**PROMPT:** Beginning with the line that holds "of normal human" in the data below, give again every line through the one that holds "of unremarkable stomach", exactly as written.

----- PROVIDED DATA -----

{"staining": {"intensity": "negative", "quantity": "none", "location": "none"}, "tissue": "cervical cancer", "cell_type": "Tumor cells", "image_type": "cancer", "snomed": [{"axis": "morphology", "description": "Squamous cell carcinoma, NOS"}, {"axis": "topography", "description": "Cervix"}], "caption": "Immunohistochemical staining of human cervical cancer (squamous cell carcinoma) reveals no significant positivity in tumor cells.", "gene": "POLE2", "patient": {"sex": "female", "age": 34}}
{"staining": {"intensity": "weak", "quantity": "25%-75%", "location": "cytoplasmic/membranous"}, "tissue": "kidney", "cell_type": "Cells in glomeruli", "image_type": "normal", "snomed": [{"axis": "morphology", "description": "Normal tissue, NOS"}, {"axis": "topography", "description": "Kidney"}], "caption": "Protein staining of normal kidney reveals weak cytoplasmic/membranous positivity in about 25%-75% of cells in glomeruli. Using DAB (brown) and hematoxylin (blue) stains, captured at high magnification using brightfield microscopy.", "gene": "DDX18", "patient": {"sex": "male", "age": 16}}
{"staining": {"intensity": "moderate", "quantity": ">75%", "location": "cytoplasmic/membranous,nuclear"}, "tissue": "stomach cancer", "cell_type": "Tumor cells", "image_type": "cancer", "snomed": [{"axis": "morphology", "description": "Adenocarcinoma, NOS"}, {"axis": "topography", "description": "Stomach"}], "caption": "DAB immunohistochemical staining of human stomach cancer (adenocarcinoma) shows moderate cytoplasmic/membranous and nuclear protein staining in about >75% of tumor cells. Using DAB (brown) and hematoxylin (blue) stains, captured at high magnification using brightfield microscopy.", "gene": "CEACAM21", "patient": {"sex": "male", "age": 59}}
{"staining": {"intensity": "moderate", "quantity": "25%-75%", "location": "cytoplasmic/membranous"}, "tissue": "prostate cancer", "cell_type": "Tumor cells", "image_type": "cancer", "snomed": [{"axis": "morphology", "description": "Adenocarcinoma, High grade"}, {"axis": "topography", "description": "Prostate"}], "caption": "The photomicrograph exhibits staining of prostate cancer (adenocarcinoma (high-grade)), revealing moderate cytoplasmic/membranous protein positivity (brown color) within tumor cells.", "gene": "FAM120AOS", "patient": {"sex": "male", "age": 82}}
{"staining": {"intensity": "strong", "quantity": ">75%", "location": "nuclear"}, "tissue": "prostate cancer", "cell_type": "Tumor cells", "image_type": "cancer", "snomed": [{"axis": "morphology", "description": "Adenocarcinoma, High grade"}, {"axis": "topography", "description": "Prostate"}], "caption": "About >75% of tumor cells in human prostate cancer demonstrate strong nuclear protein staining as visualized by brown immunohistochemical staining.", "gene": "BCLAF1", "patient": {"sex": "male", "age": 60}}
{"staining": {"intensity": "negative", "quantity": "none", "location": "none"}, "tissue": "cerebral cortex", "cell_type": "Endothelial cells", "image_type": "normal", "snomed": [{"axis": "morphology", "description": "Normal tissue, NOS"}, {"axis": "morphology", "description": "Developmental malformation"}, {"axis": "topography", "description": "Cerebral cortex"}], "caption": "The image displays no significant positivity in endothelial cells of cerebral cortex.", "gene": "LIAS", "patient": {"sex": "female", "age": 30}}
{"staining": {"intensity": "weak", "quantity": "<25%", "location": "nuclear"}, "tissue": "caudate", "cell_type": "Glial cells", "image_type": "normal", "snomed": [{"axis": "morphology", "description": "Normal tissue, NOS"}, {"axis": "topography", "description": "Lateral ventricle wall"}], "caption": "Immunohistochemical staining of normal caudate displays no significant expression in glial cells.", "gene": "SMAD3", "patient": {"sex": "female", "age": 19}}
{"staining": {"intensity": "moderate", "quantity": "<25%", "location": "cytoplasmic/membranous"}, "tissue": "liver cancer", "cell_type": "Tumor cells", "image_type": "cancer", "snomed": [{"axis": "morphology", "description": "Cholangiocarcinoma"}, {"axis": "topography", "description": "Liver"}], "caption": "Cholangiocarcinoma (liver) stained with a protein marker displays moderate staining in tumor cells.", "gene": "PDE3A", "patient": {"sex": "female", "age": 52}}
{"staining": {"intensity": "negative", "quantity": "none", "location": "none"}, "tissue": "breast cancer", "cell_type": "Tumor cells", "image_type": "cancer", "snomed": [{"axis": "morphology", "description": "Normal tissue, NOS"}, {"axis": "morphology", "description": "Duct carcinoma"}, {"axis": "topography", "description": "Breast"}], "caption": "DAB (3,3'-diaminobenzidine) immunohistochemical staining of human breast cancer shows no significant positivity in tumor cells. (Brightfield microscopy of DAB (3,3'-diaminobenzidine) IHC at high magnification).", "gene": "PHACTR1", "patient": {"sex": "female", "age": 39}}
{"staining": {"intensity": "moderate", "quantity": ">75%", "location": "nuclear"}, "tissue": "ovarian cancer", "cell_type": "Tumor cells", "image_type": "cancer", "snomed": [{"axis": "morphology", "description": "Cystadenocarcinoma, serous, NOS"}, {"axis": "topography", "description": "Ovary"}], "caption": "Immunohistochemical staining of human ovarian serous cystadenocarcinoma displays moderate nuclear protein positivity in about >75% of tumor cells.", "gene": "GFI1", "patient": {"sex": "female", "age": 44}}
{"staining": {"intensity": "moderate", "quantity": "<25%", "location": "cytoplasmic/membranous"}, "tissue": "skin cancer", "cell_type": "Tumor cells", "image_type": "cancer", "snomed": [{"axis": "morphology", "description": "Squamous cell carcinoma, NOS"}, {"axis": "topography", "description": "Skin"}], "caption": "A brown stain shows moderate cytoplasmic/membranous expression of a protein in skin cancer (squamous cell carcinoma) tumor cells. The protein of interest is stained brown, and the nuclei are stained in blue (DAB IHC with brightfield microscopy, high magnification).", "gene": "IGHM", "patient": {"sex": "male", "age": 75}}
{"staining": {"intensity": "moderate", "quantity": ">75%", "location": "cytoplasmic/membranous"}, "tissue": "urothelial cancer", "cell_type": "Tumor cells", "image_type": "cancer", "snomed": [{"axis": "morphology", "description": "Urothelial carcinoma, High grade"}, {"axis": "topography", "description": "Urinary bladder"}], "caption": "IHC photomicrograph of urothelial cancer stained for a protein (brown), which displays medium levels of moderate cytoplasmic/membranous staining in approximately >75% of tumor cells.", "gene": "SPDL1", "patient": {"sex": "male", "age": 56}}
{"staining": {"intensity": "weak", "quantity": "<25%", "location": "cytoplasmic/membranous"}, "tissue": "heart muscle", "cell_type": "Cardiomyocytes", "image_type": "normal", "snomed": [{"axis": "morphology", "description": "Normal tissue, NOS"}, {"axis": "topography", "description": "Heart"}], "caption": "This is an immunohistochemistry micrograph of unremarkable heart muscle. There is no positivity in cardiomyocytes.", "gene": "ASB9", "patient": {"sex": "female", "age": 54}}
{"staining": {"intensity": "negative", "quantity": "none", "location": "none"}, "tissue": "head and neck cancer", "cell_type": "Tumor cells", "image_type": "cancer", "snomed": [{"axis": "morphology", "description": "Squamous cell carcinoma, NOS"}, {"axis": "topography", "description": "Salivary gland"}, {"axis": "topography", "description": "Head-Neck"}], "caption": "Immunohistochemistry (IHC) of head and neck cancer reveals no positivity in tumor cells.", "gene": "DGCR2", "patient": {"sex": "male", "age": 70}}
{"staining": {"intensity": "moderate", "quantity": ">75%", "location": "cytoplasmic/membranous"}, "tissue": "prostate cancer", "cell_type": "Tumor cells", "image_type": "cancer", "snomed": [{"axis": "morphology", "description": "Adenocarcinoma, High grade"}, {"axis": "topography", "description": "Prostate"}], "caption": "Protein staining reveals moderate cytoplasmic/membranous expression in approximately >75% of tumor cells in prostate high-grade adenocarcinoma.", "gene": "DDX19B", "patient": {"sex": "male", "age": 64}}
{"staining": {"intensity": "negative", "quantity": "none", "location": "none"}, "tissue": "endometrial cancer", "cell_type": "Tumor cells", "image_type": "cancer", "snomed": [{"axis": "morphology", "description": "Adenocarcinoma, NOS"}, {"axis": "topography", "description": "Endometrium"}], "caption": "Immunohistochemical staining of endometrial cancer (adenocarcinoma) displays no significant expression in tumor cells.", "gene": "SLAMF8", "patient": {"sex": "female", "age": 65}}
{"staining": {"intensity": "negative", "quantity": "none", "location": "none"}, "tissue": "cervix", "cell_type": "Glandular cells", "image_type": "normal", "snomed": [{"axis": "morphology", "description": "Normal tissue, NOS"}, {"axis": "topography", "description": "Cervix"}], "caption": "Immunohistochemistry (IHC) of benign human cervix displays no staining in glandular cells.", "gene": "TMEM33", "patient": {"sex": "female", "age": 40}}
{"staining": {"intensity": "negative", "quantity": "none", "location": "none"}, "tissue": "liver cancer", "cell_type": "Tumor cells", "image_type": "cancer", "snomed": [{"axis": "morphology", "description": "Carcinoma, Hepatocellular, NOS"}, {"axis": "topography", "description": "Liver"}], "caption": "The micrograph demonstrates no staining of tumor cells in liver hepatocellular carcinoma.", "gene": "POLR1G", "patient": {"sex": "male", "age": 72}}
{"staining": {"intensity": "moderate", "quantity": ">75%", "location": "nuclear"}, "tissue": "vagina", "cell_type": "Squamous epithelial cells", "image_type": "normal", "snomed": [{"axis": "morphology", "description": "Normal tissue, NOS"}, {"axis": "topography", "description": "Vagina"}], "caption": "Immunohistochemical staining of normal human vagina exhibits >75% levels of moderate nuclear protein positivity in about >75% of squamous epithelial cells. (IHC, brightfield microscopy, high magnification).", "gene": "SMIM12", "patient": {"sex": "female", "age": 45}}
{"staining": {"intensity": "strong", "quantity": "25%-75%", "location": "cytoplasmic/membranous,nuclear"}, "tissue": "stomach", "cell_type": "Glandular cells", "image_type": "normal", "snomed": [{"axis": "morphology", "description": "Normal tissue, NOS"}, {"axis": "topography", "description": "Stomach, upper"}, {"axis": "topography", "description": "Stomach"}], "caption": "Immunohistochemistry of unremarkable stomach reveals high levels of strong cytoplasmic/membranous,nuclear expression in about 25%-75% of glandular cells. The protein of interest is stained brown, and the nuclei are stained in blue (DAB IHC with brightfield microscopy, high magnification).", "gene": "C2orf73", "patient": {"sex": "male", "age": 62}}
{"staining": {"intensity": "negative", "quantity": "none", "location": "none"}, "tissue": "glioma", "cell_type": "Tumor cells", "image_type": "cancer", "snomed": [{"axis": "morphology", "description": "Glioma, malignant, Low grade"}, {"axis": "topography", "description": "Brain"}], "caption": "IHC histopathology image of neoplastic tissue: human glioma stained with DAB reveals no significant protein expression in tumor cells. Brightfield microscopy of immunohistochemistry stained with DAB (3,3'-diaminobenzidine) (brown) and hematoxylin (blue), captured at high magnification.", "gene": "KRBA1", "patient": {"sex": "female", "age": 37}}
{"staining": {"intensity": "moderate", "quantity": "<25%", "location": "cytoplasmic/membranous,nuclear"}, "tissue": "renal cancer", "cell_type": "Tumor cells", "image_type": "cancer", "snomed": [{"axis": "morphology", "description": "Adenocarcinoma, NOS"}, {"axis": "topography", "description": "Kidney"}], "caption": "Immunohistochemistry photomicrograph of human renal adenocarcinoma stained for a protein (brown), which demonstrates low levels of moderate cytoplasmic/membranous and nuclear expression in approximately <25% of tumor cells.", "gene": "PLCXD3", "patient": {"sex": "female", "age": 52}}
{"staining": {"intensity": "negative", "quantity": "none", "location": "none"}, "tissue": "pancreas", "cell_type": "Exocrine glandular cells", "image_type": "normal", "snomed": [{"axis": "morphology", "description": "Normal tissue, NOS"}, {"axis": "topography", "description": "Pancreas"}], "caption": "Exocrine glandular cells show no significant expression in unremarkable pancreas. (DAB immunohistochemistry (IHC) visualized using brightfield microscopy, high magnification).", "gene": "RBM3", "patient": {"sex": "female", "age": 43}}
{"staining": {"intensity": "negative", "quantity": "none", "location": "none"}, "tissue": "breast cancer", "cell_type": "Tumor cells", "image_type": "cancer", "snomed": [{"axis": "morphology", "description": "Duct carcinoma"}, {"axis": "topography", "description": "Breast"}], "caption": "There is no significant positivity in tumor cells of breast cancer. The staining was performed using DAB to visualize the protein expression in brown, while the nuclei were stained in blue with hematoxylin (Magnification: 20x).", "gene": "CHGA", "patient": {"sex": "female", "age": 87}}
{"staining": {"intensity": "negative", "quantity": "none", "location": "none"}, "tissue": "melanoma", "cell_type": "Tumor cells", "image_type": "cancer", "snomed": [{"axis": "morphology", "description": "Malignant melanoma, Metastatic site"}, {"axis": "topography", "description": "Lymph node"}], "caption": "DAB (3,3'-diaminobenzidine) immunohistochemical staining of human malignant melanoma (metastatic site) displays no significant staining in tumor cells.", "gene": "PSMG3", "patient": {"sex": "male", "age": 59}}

-----

**ANSWER SECTION:**
{"staining": {"intensity": "moderate", "quantity": ">75%", "location": "nuclear"}, "tissue": "vagina", "cell_type": "Squamous epithelial cells", "image_type": "normal", "snomed": [{"axis": "morphology", "description": "Normal tissue, NOS"}, {"axis": "topography", "description": "Vagina"}], "caption": "Immunohistochemical staining of normal human vagina exhibits >75% levels of moderate nuclear protein positivity in about >75% of squamous epithelial cells. (IHC, brightfield microscopy, high magnification).", "gene": "SMIM12", "patient": {"sex": "female", "age": 45}}
{"staining": {"intensity": "strong", "quantity": "25%-75%", "location": "cytoplasmic/membranous,nuclear"}, "tissue": "stomach", "cell_type": "Glandular cells", "image_type": "normal", "snomed": [{"axis": "morphology", "description": "Normal tissue, NOS"}, {"axis": "topography", "description": "Stomach, upper"}, {"axis": "topography", "description": "Stomach"}], "caption": "Immunohistochemistry of unremarkable stomach reveals high levels of strong cytoplasmic/membranous,nuclear expression in about 25%-75% of glandular cells. The protein of interest is stained brown, and the nuclei are stained in blue (DAB IHC with brightfield microscopy, high magnification).", "gene": "C2orf73", "patient": {"sex": "male", "age": 62}}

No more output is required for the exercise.